Secondary structure / gap penalty masks


The use of secondary structure-based penalties has been shown to improve the accuracy of multiple alignment. Therefore CLUSTAL W now allows gap penalty masks to be supplied with the input sequences. The masks work by raising gap penalties in specified regions (typically secondary structure elements) so that gaps are preferentially opened in the less well conserved regions (typically surface loops).

Options 1 and 2 control whether the input secondary structure information or gap penalty masks will be used.

Option 3 controls whether the secondary structure and gap penalty masks should be included in the output alignment.

Options 4 and 5 provide the value for raising the gap penalty at core Alpha Helical (A) and Beta Strand (B) residues. In CLUSTAL format, capital residues denote the A and B core structure notation. Basic gap penalties are multiplied by the amount specified.

Option 6 provides the value for the gap penalty in Loops. By default this penalty is not raised. In CLUSTAL format, loops are specified by "." in the secondary structure notation.

▶ **Data under study**:

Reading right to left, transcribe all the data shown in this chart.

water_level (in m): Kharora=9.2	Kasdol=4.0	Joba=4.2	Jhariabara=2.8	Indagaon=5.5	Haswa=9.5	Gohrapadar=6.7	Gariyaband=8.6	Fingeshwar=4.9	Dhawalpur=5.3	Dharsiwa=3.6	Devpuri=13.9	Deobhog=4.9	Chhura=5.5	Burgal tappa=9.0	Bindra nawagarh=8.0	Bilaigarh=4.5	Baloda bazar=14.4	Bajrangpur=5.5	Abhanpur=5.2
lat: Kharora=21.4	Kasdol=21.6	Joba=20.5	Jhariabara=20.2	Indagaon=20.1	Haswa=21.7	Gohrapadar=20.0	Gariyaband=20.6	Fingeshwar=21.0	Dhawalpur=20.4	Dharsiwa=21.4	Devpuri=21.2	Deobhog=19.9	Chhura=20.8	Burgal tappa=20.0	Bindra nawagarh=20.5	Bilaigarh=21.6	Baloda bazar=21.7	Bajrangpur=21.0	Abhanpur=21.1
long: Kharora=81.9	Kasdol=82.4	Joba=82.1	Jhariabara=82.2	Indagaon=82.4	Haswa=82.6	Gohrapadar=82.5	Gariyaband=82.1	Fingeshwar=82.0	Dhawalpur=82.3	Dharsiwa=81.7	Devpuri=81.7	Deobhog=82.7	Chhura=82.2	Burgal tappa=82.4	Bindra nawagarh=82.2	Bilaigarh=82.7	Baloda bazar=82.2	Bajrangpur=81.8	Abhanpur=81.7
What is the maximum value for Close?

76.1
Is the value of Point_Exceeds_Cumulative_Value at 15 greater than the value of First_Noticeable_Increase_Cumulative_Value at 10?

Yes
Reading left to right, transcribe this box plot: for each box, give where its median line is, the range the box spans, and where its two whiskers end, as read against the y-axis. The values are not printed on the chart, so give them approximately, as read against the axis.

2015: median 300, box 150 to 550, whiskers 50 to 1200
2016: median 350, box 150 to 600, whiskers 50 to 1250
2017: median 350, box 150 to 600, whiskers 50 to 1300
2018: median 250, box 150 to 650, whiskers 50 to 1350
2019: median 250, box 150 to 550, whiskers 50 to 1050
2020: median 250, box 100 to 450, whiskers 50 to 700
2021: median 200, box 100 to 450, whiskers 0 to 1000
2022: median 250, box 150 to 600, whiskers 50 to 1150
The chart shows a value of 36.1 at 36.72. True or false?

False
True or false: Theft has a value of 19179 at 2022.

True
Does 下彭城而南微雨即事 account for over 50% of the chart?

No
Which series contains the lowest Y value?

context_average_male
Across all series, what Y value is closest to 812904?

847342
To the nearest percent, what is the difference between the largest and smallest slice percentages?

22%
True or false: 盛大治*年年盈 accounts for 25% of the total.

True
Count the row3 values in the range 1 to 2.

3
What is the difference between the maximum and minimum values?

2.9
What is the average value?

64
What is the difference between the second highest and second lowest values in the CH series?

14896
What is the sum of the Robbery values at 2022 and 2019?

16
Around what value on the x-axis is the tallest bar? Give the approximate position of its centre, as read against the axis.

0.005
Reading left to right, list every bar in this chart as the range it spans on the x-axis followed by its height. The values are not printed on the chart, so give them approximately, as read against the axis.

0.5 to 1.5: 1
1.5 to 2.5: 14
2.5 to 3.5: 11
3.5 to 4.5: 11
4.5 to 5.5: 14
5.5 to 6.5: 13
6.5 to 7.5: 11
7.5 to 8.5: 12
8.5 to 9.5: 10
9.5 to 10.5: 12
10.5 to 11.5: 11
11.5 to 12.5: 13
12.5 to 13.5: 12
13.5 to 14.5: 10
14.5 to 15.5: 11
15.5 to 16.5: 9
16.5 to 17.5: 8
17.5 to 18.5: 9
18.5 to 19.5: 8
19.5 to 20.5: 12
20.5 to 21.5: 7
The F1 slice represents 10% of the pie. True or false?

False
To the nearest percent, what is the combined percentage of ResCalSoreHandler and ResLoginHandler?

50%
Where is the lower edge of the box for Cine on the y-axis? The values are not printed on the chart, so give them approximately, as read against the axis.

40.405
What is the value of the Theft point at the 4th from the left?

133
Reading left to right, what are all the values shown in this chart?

▶ **Exercise tasks**:
1) Translate this sentence from the passage on gap penalty masks into Spanish: "Basic gap penalties are multiplied by the amount specified."
2) Pick up the passage on gap penalty masks after its final sentence and write what comes next.

▶ **Answers for the exercise**:
1) Las penalizaciones básicas por hueco se multiplican por la cantidad especificada.

2)
Option 7 provides the value for setting the gap penalty at the ends of secondary structures. Ends of secondary structures are observed to grow and/or shrink in related structures. Therefore by default these are given intermediate values, lower than the core penalties. All secondary structure read in as lower case in CLUSTAL format gets the reduced terminal penalty.

Options 8 and 9 specify the range of structure termini for the intermediate penalties. In the alignment output, these are indicated as lower case. For Alpha Helices, by default, the range spans the end helical turn. For Beta Strands, the default range spans the end residue and the adjacent loop residue, since sequence conservation often extends beyond the actual H-bonded Beta Strand.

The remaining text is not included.